**Problem to work on**
Retype the passage of the boat forum thread between "Thanks for that, I've" and "(Jun 22, 2009)", inclusive.

That being said, I put a TON of hours on my buddy's 07 waterman and it was like a completely different boat. It handled chop a lot better and it seemed to be a tad bit less tippy. However, it did draft about an inch or so more and took just a little bit more effort on the pole compared to my BT. 

Comparing the 2 boats is like comparing a Ferrari to a Toyota though. The Gordon (HB) is a much nicer boat and offered a better ride. We got trapped in some nasty stoms and had to ride in about 1.5-3 ft rollers in his waterman and it handled it really well. 

Hope this helps


----------



## cosgrcs (Mar 11, 2012)

I went down to islamarida to check out that 16' CC whip last weekend. It's a nice boat boat it has some issues. I decided to pass on it. The hull has been modified to make it run a little better but it was still really wet and you could not get the bown down no matter how much tab you put into it with 2 people behind the console.


----------



## horseshoe_scott (Mar 30, 2011)

Thanks for that, I've been looking at that same boat. The only reason I didn't go down and check it out was because it wasn't an 18 footer. That new 2014 Hpx 17 Version 2 has me really intrigued :-/


----------



## Chasintail22 (Jun 22, 2009)

**Dataset extract**

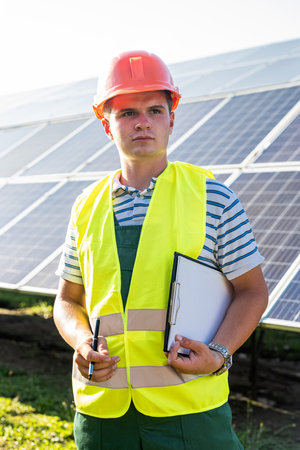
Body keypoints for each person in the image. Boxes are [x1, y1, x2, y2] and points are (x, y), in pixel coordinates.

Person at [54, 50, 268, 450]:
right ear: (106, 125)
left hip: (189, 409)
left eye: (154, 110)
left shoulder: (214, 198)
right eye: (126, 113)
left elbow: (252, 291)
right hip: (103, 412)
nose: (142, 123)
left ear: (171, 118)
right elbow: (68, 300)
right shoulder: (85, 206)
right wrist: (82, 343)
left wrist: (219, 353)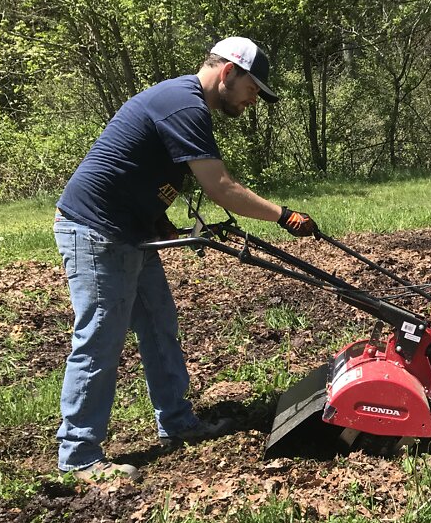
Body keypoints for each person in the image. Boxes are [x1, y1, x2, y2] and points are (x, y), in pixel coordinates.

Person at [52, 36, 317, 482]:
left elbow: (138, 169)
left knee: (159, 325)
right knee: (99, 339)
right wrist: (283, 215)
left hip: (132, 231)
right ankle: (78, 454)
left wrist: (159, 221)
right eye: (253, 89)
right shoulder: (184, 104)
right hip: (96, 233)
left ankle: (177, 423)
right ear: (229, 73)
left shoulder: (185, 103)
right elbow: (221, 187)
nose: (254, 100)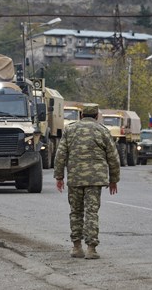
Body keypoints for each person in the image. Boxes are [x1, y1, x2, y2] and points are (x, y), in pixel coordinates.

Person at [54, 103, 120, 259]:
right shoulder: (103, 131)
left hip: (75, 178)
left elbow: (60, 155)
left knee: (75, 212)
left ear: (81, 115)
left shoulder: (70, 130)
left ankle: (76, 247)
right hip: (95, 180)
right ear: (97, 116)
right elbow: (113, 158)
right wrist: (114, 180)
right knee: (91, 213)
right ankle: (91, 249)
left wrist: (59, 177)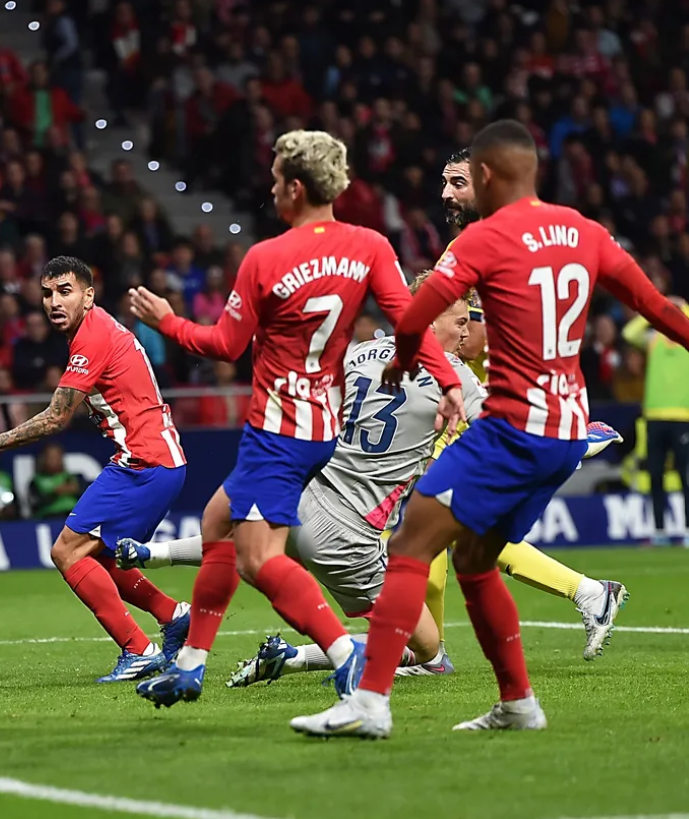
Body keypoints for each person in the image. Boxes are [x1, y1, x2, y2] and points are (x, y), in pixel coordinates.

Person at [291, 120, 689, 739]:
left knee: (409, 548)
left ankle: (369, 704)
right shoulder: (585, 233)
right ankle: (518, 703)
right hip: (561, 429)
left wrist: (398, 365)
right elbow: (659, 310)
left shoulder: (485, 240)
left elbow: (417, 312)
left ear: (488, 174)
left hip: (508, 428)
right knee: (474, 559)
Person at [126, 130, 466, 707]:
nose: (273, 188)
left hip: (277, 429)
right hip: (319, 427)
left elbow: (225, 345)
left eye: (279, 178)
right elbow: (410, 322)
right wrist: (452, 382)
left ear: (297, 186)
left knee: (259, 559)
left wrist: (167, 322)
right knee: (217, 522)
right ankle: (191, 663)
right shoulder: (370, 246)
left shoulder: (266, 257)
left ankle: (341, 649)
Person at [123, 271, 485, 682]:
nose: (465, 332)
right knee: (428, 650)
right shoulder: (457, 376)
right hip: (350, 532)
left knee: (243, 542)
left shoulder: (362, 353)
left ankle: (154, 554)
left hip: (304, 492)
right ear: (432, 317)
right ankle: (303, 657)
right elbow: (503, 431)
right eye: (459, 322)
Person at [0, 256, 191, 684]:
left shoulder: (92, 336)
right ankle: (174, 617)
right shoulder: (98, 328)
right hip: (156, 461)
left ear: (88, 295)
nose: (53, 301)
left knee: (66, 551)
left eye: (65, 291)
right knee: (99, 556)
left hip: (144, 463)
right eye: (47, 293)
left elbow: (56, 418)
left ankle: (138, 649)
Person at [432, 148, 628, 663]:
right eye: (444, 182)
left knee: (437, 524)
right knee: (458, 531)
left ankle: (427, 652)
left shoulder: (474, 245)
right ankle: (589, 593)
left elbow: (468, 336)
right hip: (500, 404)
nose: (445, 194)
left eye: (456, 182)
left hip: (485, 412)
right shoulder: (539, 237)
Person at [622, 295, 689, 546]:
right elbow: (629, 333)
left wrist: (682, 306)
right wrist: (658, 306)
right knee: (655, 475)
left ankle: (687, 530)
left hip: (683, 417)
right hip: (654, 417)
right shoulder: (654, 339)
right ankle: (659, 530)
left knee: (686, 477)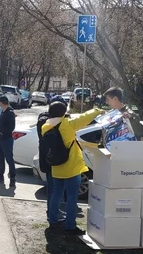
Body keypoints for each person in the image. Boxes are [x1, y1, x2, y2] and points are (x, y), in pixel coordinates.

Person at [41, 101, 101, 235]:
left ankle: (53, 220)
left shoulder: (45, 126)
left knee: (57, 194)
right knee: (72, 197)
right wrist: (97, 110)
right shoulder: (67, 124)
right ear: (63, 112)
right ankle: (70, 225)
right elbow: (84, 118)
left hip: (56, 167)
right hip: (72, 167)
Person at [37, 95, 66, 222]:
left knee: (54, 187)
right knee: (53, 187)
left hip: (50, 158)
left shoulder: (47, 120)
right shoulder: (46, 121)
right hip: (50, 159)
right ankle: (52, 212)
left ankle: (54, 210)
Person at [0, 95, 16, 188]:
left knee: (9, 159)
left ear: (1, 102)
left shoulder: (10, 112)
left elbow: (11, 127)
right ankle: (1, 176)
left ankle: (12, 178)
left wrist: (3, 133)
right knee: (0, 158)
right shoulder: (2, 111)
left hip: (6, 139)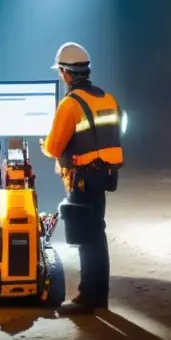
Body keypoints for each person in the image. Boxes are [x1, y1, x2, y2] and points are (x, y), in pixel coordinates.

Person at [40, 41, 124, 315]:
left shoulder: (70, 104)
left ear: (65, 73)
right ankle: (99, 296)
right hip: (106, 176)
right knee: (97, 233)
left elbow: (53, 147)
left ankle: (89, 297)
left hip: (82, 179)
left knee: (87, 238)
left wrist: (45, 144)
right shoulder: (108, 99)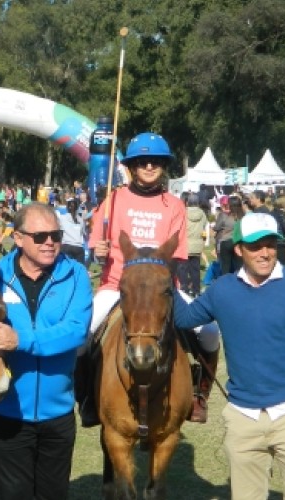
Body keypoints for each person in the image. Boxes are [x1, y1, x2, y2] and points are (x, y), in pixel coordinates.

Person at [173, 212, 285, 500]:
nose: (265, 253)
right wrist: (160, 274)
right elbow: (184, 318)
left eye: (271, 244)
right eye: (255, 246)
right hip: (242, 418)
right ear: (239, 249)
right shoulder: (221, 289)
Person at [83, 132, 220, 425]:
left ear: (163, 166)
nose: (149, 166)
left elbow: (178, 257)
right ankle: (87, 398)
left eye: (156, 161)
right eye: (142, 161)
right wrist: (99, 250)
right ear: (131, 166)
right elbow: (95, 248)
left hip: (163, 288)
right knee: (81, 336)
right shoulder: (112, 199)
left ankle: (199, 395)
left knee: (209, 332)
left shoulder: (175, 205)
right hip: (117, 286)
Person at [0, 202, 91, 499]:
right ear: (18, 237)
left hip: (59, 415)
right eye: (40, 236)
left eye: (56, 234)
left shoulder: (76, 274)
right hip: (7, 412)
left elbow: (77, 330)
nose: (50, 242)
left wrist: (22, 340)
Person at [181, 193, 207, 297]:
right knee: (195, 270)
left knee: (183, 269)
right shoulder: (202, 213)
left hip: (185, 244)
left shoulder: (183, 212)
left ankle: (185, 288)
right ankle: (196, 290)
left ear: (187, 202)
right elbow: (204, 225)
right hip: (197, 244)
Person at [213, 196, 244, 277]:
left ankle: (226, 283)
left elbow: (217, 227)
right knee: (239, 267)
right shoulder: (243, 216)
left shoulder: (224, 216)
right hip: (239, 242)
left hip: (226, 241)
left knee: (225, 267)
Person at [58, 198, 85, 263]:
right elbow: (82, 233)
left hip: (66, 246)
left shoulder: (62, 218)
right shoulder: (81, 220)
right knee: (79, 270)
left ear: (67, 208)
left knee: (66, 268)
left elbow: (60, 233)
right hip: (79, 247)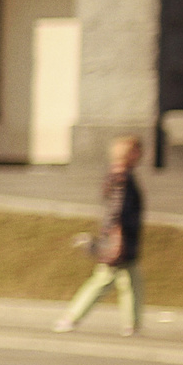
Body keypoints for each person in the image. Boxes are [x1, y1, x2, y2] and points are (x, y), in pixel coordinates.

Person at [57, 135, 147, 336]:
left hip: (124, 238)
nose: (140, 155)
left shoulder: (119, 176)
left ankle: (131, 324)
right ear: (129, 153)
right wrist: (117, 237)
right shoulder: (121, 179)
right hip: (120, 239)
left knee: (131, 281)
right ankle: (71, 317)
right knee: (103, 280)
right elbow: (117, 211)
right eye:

**Response area**
Thanks for that, I've been looking at that same boat. The only reason I didn't go down and check it out was because it wasn't an 18 footer. That new 2014 Hpx 17 Version 2 has me really intrigued :-/


----------



## Chasintail22 (Jun 22, 2009)